● **Exercise goal**
In the article on the Khan family dynasty, why was Hashim's trip to England for the 1951 British Open paid for by a private citizen? Answer in one to three sentences.

● **Source passage**
━━━━━━━━━━━━━━━━━━━━
Geneology Of The Khan Family Dynasty

by Rob Dinerman

October 23, 2001  
PART I: Hashim the Pioneer         

The province of Peshawar, in Pakistan's northwest frontier, is the last area one traverses before passing into Afghanistan, and now a focal point for Afghani refugees fleeing the Taliban-led nation. It is on several levels a rocky region, ruggedly mountainous and home to the Pathan tribe, a fiercely independent race of herdsmen, farmers and warriors known for their keen eyesight and steady hands, and reputed to be among the finest marksmen in the world.

It was this tribe that ferociously and successfully defended the Khyber Pass - prized as a gateway to India and its lucrative markets - from British attempts to control it, this tribe that provided the spirit that allowed used old muskets and obsolete equipment to repulse a vastly superior Russian army, and this tribe that spawned probably the greatest extended-family dynasty in the history of competitive sport.

This latter phenomenon traces its roots to 1916, or thereabouts, when the wife of Abdullah Khan, Head Steward of the Club (a favorite outpost for British officers stationed to guard the nearby Khyber Pass), gave birth to their first son, Hashim by name, in the tiny village of Nawakille. The Peshawar Club offered a wide range of sports for the officers' amusement (from lawn tennis, Abdullah's favorite game, to hard racquets to billiards) but the roofless squash courts commandeered the youngster Hashim's primary attention when he was just eight years old, for it was there, perched on the back wall while the officers played, that he could make a few rupees returning errant shots.

When the oppressive sun became too onerous for the officers to bear, or when the onset of evening drew them back to the club-house for dinner, the courts would empty out and Hashim, playing barefoot on cement floors often in temperatures exceeding 100 degrees F, would knock a broken or over-used squash ball around. Who would Hashim play? As he said in his autobiography, it was "Hashim versus Hashim."

His father Adbullah met an untimely death in an auto accident when Hashim was only 11, but by then Hashim's dedication to squash was so firmly embedded that he quit school one year later to pursue his dream of becoming a squash professional.

Eventually, in 1942, he was given a coaching position at the Air Force Officers' Mess and in 1944, at age 28, he participated in (and won) the first All-of-India Championship in Bombay. He successfully defended this title each of the next two years but sports were then suspended for several years due to the widespread fighting caused by the creation of a new state, Pakistan, out of those areas of India that were predominantly Moslem.

The partitioning of India and establishment of Pakistan were complete by the turn of the decade (with Hashim being appointed squash pro at the Royal Pakistani Air Force and winning the first Pakistani Championship in '49), and when Abdul Bari, playing for India, advanced to the final of the British Open in 1950, some Pakistani government officials decided that Pakistan should also be represented in this Wimbledon of squash. Pakistan was a new and poor country, and it fell to a private citizen to fund the trip to England. Though nearing his 35th birthday, Hashim was selected to play in the 1951 British Open, which he won in a one-sided 9-5, 9-0, 9-0 final against four -time winner and Egyptian great, Mahmoud El Karim, whom he also decisively beat in the '52 British Open final en route to six straight Open titles and seven overall, the last of these occurring in '58, when Hashim was an unbelievable 41 years old.
━━━━━━━━━━━━━━━━━━━━
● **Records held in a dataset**
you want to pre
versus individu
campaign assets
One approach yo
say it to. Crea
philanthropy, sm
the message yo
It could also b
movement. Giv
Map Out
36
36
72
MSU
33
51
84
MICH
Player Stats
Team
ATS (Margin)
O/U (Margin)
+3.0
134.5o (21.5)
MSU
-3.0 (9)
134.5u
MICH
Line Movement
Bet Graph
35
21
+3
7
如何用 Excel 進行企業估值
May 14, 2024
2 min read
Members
━━━━━━━━━━━━━━━━━━━━
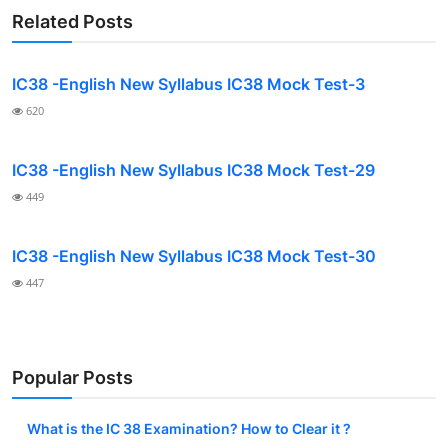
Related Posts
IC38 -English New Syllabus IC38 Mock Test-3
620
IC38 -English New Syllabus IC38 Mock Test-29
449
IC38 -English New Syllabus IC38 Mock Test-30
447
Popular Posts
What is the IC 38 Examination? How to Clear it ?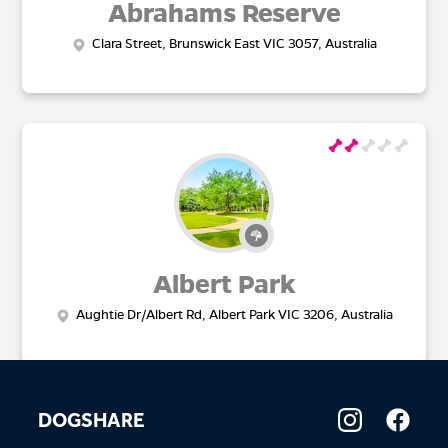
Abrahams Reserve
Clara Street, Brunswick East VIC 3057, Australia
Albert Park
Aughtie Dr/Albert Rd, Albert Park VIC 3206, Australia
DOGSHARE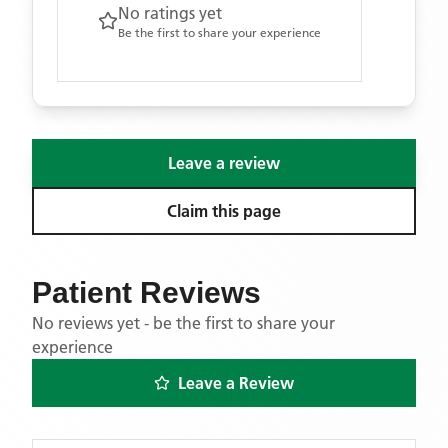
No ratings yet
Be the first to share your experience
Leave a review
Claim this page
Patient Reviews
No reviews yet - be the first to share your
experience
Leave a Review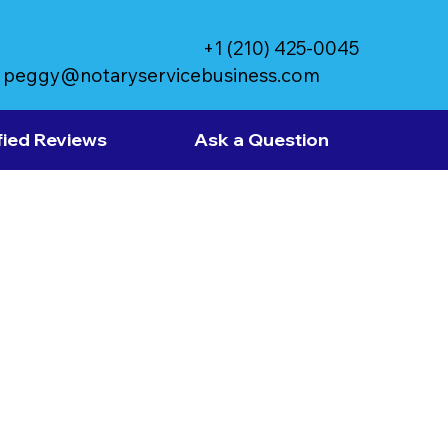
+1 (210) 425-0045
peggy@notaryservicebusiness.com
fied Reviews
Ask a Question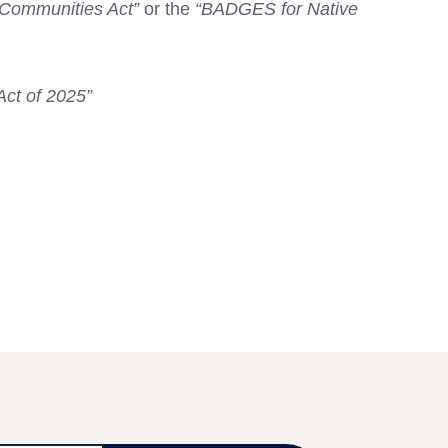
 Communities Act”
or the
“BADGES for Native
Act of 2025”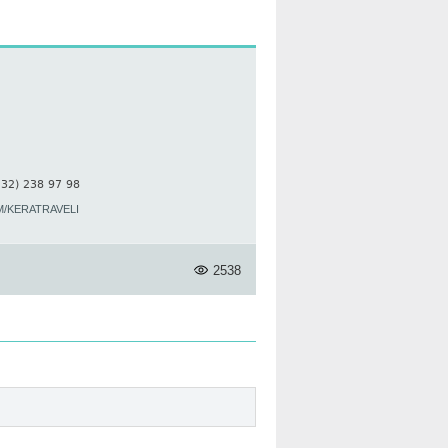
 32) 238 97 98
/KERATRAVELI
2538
━━━━━━━━━━━━━━━━━━━━
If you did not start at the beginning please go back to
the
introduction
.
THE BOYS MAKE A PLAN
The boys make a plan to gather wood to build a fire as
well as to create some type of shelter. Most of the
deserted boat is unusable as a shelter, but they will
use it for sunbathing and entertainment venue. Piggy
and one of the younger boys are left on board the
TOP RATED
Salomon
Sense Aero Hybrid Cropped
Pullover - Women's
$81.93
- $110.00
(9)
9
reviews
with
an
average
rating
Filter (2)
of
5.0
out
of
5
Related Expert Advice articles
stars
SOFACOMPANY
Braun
━━━━━━━━━━━━━━━━━━━━
● **Result of this task**
Pakistan was a new and poor country, so the cost of sending Hashim to England fell to a private citizen.